**Dataset excerpt**

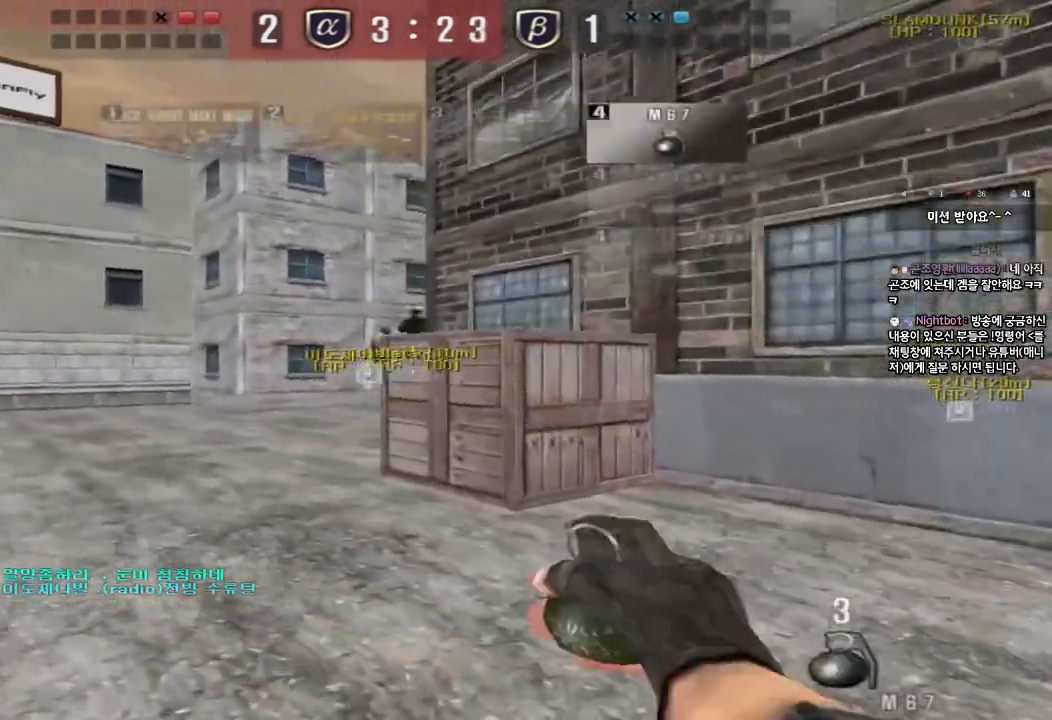
{"keys": ["a", "w"], "events": []}
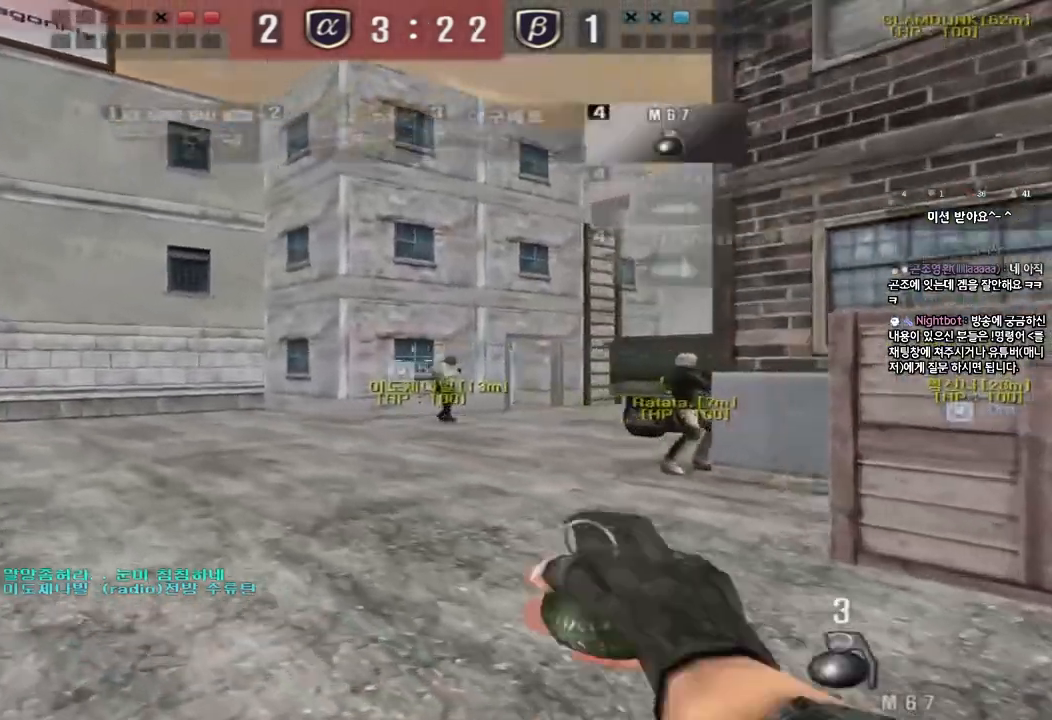
{"keys": [], "events": [[250, "ctrl", "down"], [267, "w", "up"], [283, "a", "up"], [283, "space", "down"], [400, "ctrl", "up"], [417, "space", "up"]]}
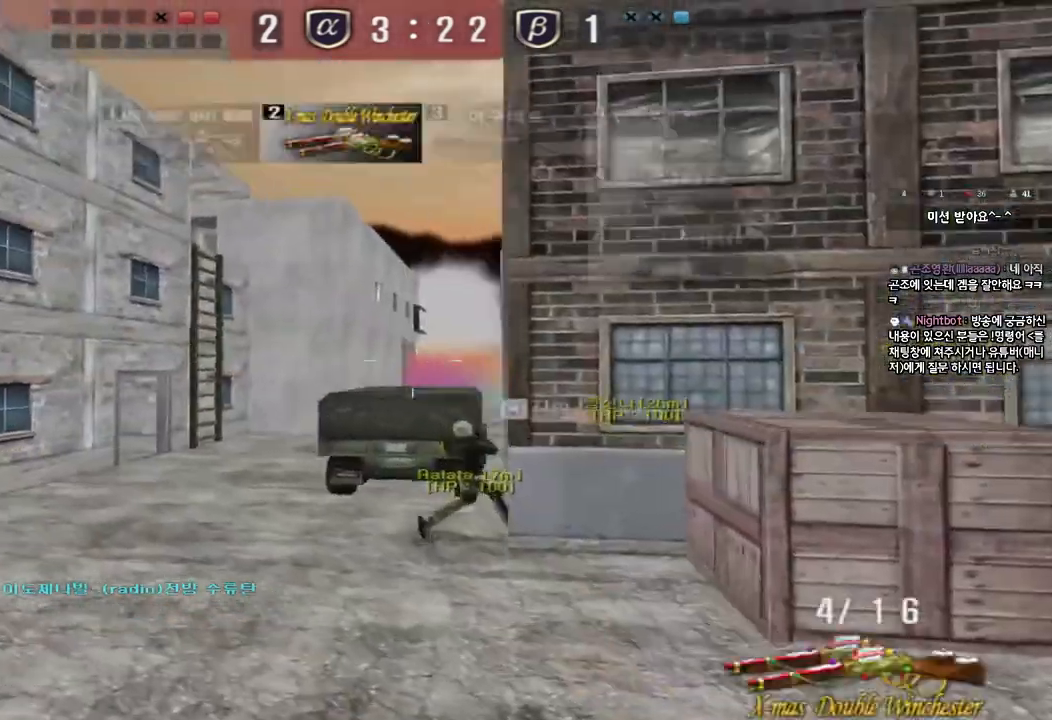
{"keys": ["d", "w"], "events": [[383, "w", "down"], [467, "d", "down"]]}
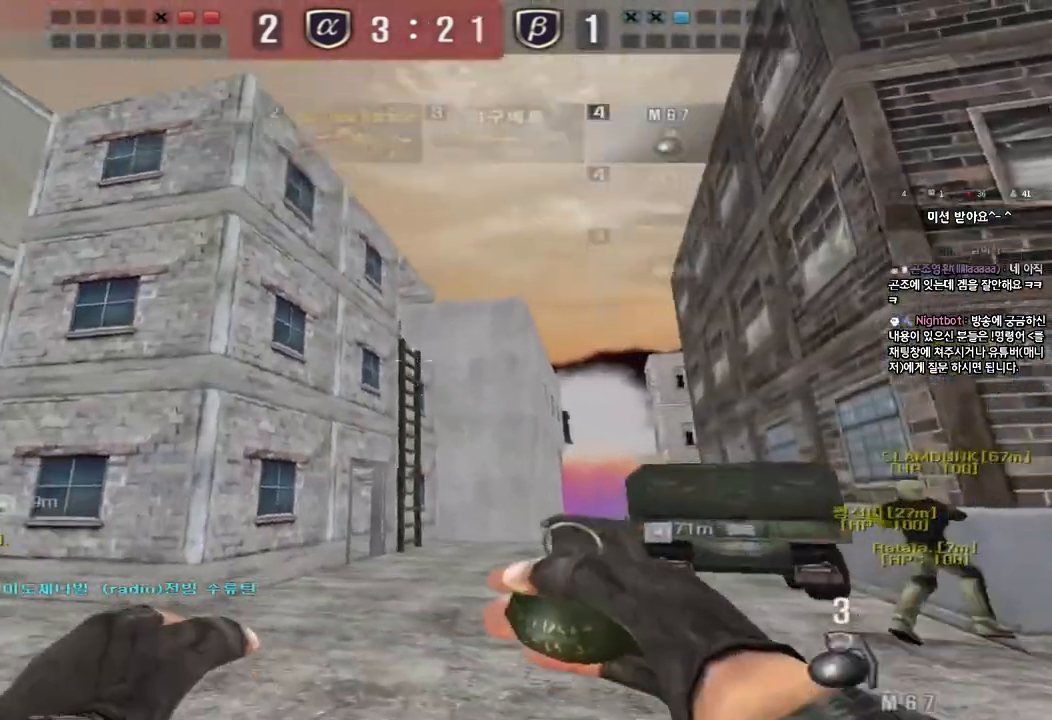
{"keys": ["w"], "events": [[33, "d", "up"], [150, "d", "down"], [250, "d", "up"]]}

**What you have to do**
For the string "down", give the number of lines in the data that contain it, and only that number.

**Response to this exercise**
3